The second place I wanted to mention was a tiny Chinese restaurant near les Gobelins - I'm not sure of the name, but it's at 65 blvd Saint Marcel (right next to the Champion). C's SIL is Chinese and she read about it on a "chinese in paris" sort of forum. And true to form, we were the only non-Chinese speakers in there. The food was fabulous - unlike any Chinese food I've had in the States or in France. I choose the semi-spicy aubergine dish, but the SIL took the lead and ordered us all kinds of dishes, some of which I'm not even sure were on the menu. We ended up with various kinds of ravioli, noodles, several cooked veggies that I'd never seen before and another dish with a sesame (peanut?) sauce that was to die for. The prices were also very reasonable here - most main dishes cost around 6 or 7 € (without rice). Tip: The dining area is minuscule, so reserve in advance or show up early if you want a spot! Also, take a few minutes to watch the video screen out front - it shows them making their homemade pasta the traditional way.


Wednesday, May 5, 2010

I made it back from freezing Finland safely and am now in Bretagne, where the weather is even worse. (Big surprise there, right?) But seriously Mother Nature, it's May - I shouldn't be needing my winter coat!Finland was awesome - I am so happy Easy Jet started up this new route. 90€ roundtrip is much easier to swallow than 250-300€. I can't believe it's been ten years since we lived there though - I was just a baby back then.

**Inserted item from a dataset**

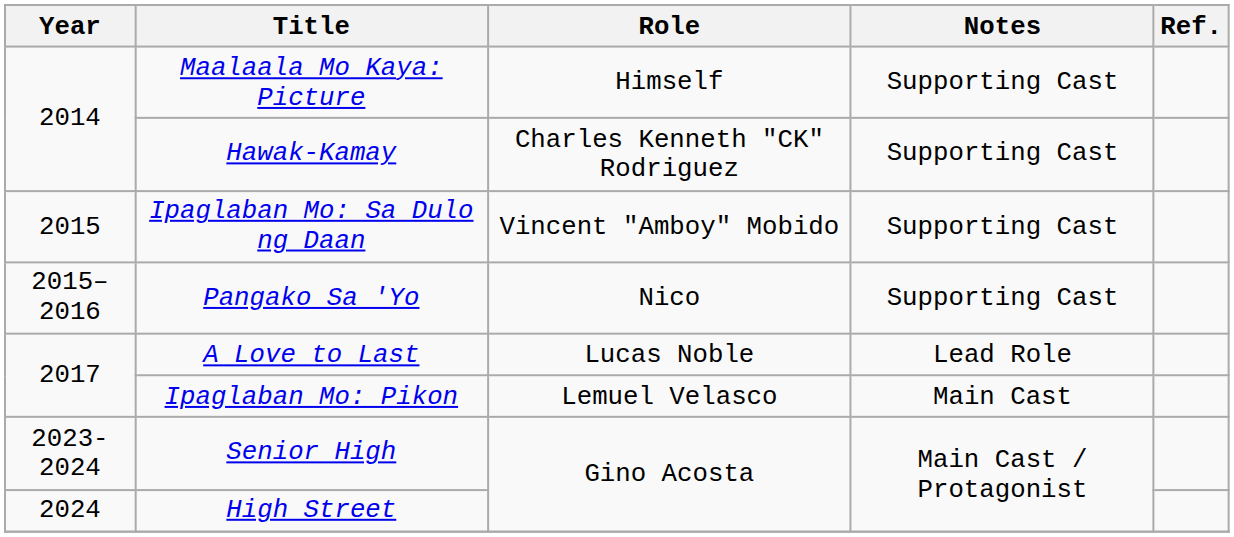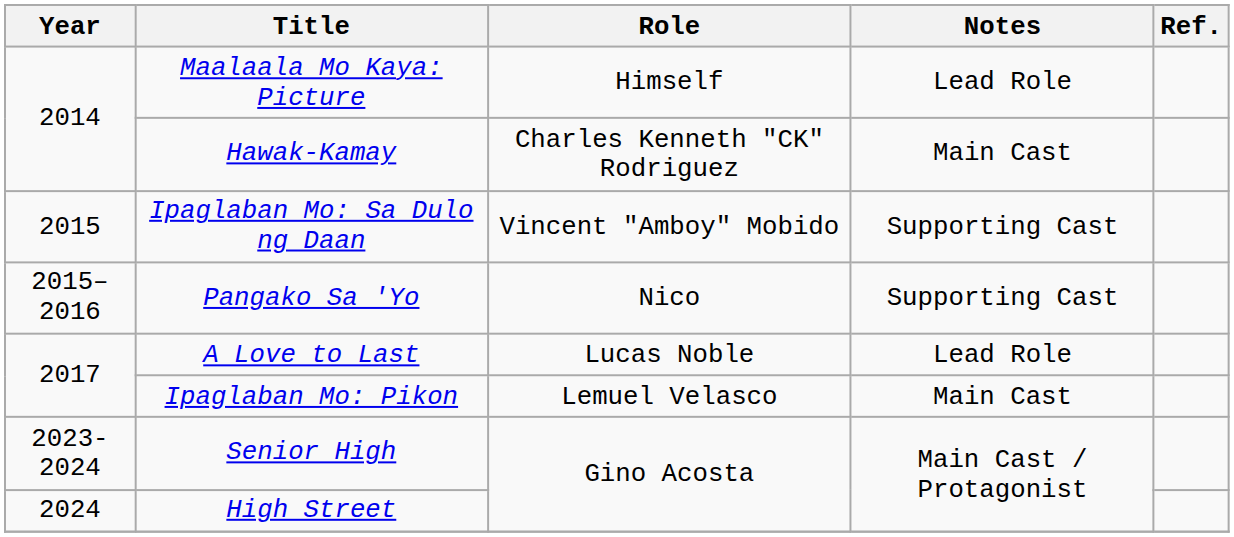Maalaala Mo Kaya: Picture | Notes: Supporting Cast -> Lead Role
Hawak-Kamay | Notes: Supporting Cast -> Main Cast
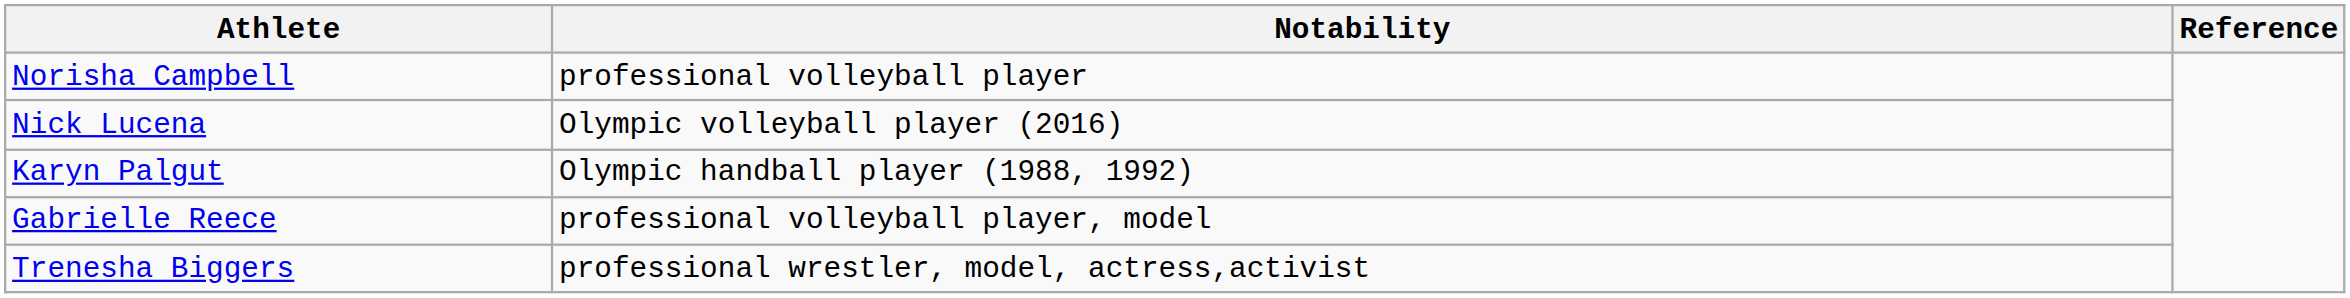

Miss Leyla and I had a good time visiting our old favorite haunts and reliving some memories, even though it was a bit of a shock to realize we didn't have the (alcohol) stamina we had back then. Another surprise for me was that Helsinki was also not as architecturally impressive as I remembered - but then again, I suppose living in Paris has skewed my idea of building beauty.I also have to say that the weekend was tinged with a bit of sadness. So much of my time there is associated with my dad's passing, and being there made it seem like it was just yesterday. Ten years down the road, I realize just how lucky I was to have found such a good group of friends - we were all just children really, but yet they were always there for me and helped me take my mind of things. Most of all, I'm glad I've been able to keep in touch with Leyla - she and her family have been a great source of support for me over the years, and have always taken me in when times were tough.People talk a lot about how when you live abroad, you often become friends with other foreigners out of circumstance. Which was originally true in our case, but since then it's evolved into a great friendship - one that I hope will continue for many years to come.So cheers Miss Leyla, there's no one else I would've rather gone to Finland with!